Normed labour input will continue to be an obstacle for payment of minimal salary in the future
The Helsinki Committee of Human Rights has expressed its concerns regarding the amendments to the Law on Minimal Salary in the Republic of Macedonia, adopted on the 12th Session of the Parliament of the Republic of Macedonia within a shortened procedure. Even though according to the state legal amendments the nominal amount of minimal salary paid in the Republic of Macedonia for the period September 2017-February 2018 has risen to 12.000 MKD, yet provisions remain for meeting the norms on labour input as a condition for payment of minimal salary. Due to this fact, the Law has failed to ensure that workers in all sectors will get their legally proscribed minimal salary, leaving room for manipulations, pressures and abuse by employers.
Article 1 of the this Law states that the normed labour input will be determined by the employer in February every year, on grounds of efficiency criteria in the production process defined by the employer in cooperation with the workers. Normed labour input should be reached by at least 80% of the workers for any technical and technological unit, separately. Sectors where normed labour input should be defined are those with the largest percentage of workers with minimal salary, including textile, leather, shoe manufacturing and mining industries, as well as with the most numerous cases of labour rights violations. Persistent mobbing, breach of workers’ rights in terms of working hours, annual leave days, working on non-working days and holidays, failure to provide extra payments to salaries, payment of salaries in cash, workers paying back sections of their salaries, signing blank documents by workers, work in bad hygiene, sanitary and safety conditions and inefficiency of inspection oversight are some of the problems faced by workers in the stated sectors. In such circumstances it is difficult to believe that employers and workers will have a fair and constructive dialogue regarding setting up the efficiency criteria for the production process, or making a joint, agreed and impartial decision.
Legal amendments fail to set up precise provisions to define ‘cooperation of the employer with the workers’ when assessing normed labour input. It is unclear whether such criteria are set up unanimously by all employees or with a majority vote, or whether negotiating the criteria involves all employees or a representative of the workers, or a representative of the trade union at companies where workers have established one.
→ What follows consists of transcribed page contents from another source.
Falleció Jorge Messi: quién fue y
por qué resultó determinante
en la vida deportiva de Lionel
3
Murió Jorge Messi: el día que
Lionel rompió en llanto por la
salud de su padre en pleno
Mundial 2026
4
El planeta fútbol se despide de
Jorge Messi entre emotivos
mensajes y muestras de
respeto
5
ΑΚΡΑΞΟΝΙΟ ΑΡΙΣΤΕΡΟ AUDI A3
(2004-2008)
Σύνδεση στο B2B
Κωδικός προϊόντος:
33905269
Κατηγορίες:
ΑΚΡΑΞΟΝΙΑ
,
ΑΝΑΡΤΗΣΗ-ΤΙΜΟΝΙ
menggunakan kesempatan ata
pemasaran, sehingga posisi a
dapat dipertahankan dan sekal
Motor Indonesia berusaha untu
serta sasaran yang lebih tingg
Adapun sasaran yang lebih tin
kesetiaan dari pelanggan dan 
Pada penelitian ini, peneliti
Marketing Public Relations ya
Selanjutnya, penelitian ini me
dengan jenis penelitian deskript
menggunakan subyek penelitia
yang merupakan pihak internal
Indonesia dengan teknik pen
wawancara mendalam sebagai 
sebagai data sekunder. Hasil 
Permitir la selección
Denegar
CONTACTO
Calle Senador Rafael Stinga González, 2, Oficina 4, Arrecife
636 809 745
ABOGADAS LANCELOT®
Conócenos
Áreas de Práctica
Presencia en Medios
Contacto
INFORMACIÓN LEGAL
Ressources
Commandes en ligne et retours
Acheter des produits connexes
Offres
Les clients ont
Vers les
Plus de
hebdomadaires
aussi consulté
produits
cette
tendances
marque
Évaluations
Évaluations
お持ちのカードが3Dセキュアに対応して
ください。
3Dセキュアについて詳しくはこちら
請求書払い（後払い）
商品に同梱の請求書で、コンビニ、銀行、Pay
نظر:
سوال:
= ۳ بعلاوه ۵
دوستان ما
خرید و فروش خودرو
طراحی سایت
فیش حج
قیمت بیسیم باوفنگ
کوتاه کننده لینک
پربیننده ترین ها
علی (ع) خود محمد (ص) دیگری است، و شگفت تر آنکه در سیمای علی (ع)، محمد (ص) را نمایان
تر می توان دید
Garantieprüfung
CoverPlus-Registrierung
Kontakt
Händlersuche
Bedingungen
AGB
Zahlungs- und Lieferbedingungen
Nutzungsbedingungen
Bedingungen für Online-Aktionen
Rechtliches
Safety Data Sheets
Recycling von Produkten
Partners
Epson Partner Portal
An additional concern are claims by the Union of Industry, Energy and Mining, that the text containing legal amendments harmonized at a public debate and endorsed by the Economic and Social Council on 18/07/2017 by three social partners, did not at all contain provisions proscribing and defining normed labour input.
Therefore we consider that adoption of this law will in essence fail to increase minimal salary in sectors requiring normed labour input, so we demand urgent amendments to the Law on Minimal Salary in terms of removing the provisions for normed labour input.